Today’s installment of campaign-related news items from across the country.
* A new poll from Quinnipiac shows Hillary Clinton narrowly leading Donald Trump in Florida, while also showing Trump with narrow leads in Ohio and Pennsylvania. This, naturally, is causing a massive freak-out.
* But before the massive freak-out spins out of control, it’s worth noting (a) Quinnipiac’s sample shows the populations in each of these states becoming whiter and less diverse since 2012, which is the opposite of reality; (b) Quinnipiac’s recent track record has been underwhelming; and (c) at roughly this point in 2012, Quinnipiac showed Mitt Romney ahead in – you guessed it – Florida, Ohio, and Pennsylvania, each of which President Obama won in the fall. Calm down.
* As Rachel noted on the show last night, House Speaker Paul Ryan (R-Wis.) is supposed to be the official chairman of his party’s national convention in July, but he’s prepared to give up that role if Trump wants to replace him.
* Speaking of politics in Wisconsin, a Koch brothers attack ad targeting Russ Feingold (D) has been pulled from the state’s airwaves because of inaccuracies. It’s reportedly being edited to correct the falsehoods.

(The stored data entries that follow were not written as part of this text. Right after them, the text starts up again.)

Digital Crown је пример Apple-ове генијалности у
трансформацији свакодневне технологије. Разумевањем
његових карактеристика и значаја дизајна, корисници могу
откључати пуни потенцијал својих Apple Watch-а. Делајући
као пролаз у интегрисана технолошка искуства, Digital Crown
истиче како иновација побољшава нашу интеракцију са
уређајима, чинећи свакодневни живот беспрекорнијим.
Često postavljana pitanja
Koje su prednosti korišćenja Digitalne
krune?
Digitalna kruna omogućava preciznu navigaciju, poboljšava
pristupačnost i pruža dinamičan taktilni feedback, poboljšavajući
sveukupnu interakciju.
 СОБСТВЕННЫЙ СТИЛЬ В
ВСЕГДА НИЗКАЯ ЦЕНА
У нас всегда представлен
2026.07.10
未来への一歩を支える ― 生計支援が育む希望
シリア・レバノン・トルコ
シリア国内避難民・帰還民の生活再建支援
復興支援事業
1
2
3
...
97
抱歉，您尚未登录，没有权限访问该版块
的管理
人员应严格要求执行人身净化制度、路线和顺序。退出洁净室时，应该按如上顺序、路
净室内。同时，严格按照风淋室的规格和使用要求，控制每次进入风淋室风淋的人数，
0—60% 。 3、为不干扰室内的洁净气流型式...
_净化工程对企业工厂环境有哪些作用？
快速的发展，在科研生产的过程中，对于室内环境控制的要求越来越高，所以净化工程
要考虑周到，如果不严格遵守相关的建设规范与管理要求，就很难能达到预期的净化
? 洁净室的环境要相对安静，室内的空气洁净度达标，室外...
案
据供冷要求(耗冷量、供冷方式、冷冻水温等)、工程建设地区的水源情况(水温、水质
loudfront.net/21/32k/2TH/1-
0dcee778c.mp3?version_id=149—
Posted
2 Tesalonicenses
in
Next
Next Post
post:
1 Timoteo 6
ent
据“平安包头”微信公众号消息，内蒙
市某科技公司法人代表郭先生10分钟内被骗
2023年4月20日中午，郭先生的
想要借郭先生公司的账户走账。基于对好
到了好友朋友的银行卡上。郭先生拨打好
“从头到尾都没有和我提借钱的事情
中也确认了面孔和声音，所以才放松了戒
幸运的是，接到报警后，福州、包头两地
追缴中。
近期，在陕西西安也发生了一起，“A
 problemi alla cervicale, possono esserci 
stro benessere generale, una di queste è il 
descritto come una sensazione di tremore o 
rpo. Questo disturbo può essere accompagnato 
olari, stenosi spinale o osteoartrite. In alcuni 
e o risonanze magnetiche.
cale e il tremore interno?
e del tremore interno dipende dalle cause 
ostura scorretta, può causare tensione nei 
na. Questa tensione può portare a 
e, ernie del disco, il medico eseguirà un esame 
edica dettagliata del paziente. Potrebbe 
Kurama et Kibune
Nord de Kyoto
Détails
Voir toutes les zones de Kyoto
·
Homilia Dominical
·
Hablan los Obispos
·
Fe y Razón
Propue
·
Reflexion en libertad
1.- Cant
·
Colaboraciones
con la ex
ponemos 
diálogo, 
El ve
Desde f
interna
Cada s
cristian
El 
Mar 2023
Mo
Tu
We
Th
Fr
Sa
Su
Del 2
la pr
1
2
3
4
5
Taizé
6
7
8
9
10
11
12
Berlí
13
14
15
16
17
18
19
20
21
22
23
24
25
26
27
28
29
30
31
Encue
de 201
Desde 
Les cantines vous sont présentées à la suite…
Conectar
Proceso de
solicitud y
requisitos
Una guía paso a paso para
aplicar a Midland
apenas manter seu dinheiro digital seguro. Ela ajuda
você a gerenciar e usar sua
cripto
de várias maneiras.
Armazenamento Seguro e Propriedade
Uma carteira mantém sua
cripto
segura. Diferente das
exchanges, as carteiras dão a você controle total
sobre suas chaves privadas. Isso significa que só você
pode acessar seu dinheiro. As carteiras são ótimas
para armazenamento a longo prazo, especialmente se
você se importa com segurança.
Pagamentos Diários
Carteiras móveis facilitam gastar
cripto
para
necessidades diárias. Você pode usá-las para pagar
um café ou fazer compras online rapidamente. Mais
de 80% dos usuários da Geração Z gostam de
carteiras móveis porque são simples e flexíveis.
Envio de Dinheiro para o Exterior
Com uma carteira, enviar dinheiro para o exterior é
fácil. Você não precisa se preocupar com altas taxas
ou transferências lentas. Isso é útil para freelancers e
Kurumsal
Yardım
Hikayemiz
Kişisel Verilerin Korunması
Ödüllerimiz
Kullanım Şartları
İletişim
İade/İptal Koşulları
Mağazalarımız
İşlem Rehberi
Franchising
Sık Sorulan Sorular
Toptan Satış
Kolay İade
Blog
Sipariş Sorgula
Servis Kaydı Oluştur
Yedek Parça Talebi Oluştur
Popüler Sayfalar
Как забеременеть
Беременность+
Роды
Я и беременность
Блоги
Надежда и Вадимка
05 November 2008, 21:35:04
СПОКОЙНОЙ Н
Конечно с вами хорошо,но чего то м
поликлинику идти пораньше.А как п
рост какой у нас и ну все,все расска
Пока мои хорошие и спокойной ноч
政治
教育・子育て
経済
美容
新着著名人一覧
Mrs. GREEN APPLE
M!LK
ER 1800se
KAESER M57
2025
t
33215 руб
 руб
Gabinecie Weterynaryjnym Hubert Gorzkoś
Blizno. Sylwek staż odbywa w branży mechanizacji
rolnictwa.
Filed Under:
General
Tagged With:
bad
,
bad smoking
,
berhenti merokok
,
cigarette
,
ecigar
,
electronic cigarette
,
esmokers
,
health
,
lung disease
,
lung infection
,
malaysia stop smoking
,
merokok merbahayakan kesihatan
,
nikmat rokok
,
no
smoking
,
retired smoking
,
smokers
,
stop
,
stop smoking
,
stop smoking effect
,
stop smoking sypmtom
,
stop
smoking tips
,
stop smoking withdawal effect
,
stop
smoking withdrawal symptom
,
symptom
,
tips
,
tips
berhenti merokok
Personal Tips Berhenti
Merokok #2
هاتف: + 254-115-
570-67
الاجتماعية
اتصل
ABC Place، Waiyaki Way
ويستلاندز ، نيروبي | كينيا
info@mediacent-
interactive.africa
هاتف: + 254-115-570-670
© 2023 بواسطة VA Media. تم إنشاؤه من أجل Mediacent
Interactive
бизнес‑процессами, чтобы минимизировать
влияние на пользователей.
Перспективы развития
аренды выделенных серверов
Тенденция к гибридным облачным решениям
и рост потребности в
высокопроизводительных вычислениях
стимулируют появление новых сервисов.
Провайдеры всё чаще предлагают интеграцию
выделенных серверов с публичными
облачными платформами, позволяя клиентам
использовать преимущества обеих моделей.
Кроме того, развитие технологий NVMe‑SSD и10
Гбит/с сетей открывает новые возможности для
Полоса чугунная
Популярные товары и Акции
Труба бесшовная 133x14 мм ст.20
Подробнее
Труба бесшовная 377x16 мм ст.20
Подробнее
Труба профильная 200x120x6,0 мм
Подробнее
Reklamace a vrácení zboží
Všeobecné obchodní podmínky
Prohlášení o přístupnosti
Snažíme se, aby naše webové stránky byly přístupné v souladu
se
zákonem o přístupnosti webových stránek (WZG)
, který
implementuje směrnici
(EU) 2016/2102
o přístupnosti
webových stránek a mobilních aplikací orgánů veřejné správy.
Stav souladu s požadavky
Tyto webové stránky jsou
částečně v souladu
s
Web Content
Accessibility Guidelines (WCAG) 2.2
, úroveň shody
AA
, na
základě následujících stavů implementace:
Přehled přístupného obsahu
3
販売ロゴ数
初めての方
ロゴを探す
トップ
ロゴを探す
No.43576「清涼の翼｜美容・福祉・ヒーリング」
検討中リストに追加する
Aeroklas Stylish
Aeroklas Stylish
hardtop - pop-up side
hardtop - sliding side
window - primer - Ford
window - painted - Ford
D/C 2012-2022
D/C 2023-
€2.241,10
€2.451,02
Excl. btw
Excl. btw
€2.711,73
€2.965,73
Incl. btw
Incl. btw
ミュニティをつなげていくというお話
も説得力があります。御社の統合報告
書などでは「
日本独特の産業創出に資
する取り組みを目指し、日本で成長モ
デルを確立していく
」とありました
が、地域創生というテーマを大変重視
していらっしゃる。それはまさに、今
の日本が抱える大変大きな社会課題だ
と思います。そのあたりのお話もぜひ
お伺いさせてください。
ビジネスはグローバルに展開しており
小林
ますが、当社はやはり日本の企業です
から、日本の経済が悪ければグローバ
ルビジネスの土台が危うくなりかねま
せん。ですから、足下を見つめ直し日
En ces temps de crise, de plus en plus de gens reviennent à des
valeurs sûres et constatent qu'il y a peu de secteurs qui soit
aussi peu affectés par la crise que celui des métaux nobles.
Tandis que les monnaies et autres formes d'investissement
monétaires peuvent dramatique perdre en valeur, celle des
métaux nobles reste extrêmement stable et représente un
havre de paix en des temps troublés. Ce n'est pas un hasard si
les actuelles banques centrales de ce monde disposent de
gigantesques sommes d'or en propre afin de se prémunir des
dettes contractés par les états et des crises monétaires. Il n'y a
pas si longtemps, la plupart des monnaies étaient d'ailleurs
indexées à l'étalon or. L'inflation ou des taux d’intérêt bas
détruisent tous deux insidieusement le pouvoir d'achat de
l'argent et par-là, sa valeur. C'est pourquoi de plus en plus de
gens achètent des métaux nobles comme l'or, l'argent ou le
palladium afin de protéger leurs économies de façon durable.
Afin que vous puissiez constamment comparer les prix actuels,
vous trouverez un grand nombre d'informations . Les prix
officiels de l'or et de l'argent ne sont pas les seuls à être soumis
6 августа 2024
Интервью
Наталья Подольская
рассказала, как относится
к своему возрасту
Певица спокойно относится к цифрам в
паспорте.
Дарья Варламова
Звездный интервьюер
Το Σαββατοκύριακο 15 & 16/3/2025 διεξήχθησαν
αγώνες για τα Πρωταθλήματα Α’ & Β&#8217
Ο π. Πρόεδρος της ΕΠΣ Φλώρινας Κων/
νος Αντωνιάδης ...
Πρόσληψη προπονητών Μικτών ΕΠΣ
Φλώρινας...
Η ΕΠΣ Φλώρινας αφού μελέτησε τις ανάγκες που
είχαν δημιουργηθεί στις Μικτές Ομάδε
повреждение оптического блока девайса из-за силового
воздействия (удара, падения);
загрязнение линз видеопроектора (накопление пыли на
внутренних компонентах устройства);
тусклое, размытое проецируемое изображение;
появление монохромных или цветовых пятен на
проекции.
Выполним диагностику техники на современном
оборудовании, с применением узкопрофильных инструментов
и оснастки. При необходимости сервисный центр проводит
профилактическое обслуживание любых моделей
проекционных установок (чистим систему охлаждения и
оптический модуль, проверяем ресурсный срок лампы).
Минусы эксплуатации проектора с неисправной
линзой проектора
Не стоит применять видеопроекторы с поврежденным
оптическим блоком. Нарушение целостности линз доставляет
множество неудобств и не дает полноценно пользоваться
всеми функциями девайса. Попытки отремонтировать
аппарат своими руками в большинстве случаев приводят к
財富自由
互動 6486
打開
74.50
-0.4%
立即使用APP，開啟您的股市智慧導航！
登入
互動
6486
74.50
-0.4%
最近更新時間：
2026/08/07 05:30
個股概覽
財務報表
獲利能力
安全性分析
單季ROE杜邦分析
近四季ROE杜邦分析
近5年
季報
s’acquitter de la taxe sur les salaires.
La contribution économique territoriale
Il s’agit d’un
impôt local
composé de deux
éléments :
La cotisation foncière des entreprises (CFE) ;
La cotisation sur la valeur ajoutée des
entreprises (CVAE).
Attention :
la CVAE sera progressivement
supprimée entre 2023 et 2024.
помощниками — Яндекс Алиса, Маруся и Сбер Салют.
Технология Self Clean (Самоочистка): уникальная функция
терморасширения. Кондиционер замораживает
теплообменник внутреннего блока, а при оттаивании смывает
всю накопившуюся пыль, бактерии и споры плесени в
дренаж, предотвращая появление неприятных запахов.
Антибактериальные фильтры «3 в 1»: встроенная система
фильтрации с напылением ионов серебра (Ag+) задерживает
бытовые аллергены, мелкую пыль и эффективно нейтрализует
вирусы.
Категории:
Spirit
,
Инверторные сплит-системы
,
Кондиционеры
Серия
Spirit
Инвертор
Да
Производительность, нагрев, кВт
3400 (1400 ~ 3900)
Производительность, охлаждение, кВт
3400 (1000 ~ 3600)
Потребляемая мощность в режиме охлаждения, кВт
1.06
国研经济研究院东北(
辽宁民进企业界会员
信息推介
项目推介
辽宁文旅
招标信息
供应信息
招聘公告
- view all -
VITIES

* As recently as two weeks ago, Sen. Pat Toomey (R), facing a tough re-election fight in Pennsylvania, said he intends to “support the Republican nominee” for president. Yesterday, however, Toomey hedged and said on a local radio show that he may remain neutral.
* Former Louisiana Gov. Bobby Jindal (R) last year called Trump an “egomaniacal madman.” Yesterday, he wrote an op-ed endorsing Trump anyway.
* In WorldNetDaily, a right-wing conspiracy website, editor-in-chief Joseph Farah yesterday unveiled a new scheme in which California Republicans rally behind Bernie Sanders in next month’s Democratic primary, in order to cause Democratic “chaos.” This effort, Farah wrote, “could actually deny Hillary the nomination and stick the Democrat Party with an avowed socialist at the top of the ticket. Would that be amazing?”
* The deadline for independent presidential candidates to get on the ballot has now passed in Texas and North Dakota. The next state is North Carolina, which has a June 6 deadline.